Post-training and alignment | Modern AI

Post-training is the work done after large-scale pretraining to shape how a model behaves.

Pretraining gives a model broad pattern knowledge. Post-training tries to make that model more useful, more steerable, and less likely to cause harm in real use.

Alignment

Alignment means making a model’s behavior match human intentions, values, rules, and safety expectations.

That is harder than it sounds. People disagree. Instructions can be ambiguous. Good behavior depends on context. A model may satisfy the literal request while violating the user’s real goal.

Alignment is not a single technique. It is a set of training methods, evaluations, policies, product choices, and monitoring practices.

Instruction tuning

Instruction tuning uses examples that pair user requests with desired responses.

instruction: Explain overfitting to a beginner.
response: Overfitting happens when...

This teaches the model to treat user messages as requests to answer or act, rather than as text to continue in any style.

Instruction tuning is one reason assistant-style models feel different from base models.

Human feedback

Human feedback often comes from people comparing multiple model outputs and choosing the better one.

The comparison might consider correctness, clarity, helpfulness, safety, tone, refusal behavior, and whether the answer follows instructions.

The goal is to provide a training signal for qualities that are hard to capture with simple labels.

Reward models and RLHF

In reinforcement learning from human feedback, or RLHF, preference data is often used to train a reward model. A reward model predicts which outputs humans would prefer.

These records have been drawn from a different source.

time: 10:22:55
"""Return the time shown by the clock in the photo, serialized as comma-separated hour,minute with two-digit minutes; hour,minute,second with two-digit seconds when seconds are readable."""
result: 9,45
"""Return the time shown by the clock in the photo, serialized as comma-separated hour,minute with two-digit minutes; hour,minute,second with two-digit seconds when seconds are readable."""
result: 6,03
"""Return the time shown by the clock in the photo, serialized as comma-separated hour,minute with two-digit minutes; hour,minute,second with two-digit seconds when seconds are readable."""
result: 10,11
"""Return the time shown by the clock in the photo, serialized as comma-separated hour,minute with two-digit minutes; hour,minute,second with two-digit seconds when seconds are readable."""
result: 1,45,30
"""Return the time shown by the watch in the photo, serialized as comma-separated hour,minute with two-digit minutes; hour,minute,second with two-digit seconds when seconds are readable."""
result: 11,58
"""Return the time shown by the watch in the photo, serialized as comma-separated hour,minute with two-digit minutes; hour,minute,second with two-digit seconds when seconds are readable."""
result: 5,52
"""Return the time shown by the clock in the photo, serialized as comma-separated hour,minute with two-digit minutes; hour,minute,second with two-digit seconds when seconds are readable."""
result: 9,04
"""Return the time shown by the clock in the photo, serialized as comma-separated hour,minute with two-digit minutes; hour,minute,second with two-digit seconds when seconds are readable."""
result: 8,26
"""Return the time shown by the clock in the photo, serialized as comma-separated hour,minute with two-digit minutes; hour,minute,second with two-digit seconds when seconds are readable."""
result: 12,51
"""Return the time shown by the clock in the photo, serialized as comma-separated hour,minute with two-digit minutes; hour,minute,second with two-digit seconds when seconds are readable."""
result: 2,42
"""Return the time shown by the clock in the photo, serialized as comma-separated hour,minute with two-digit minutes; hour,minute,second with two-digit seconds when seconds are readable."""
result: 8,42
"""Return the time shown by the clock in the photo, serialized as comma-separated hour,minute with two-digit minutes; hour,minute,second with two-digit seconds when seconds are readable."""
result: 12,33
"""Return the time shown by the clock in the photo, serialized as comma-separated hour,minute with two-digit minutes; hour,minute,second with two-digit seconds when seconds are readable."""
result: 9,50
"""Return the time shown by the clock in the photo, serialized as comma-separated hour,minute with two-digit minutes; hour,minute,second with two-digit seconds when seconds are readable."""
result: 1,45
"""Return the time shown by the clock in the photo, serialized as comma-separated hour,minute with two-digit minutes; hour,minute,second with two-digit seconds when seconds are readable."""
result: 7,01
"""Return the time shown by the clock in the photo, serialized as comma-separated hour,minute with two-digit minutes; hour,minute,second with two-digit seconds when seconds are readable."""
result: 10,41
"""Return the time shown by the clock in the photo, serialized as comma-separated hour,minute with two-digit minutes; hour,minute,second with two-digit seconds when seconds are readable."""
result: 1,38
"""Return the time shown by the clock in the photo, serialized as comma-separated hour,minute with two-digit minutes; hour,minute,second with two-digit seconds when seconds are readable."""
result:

Then the language model is further trained to produce outputs that score well according to that reward model.

Conceptually:

human preferences -> reward model -> train assistant behavior

RLHF can improve helpfulness and reduce some unwanted behavior, but it can also create new problems if the reward signal is incomplete or exploitable.

DPO

Direct Preference Optimization, or DPO, is another way to train from preference pairs. Instead of training a separate reward model and then using reinforcement learning, DPO directly adjusts the model to prefer chosen responses over rejected responses.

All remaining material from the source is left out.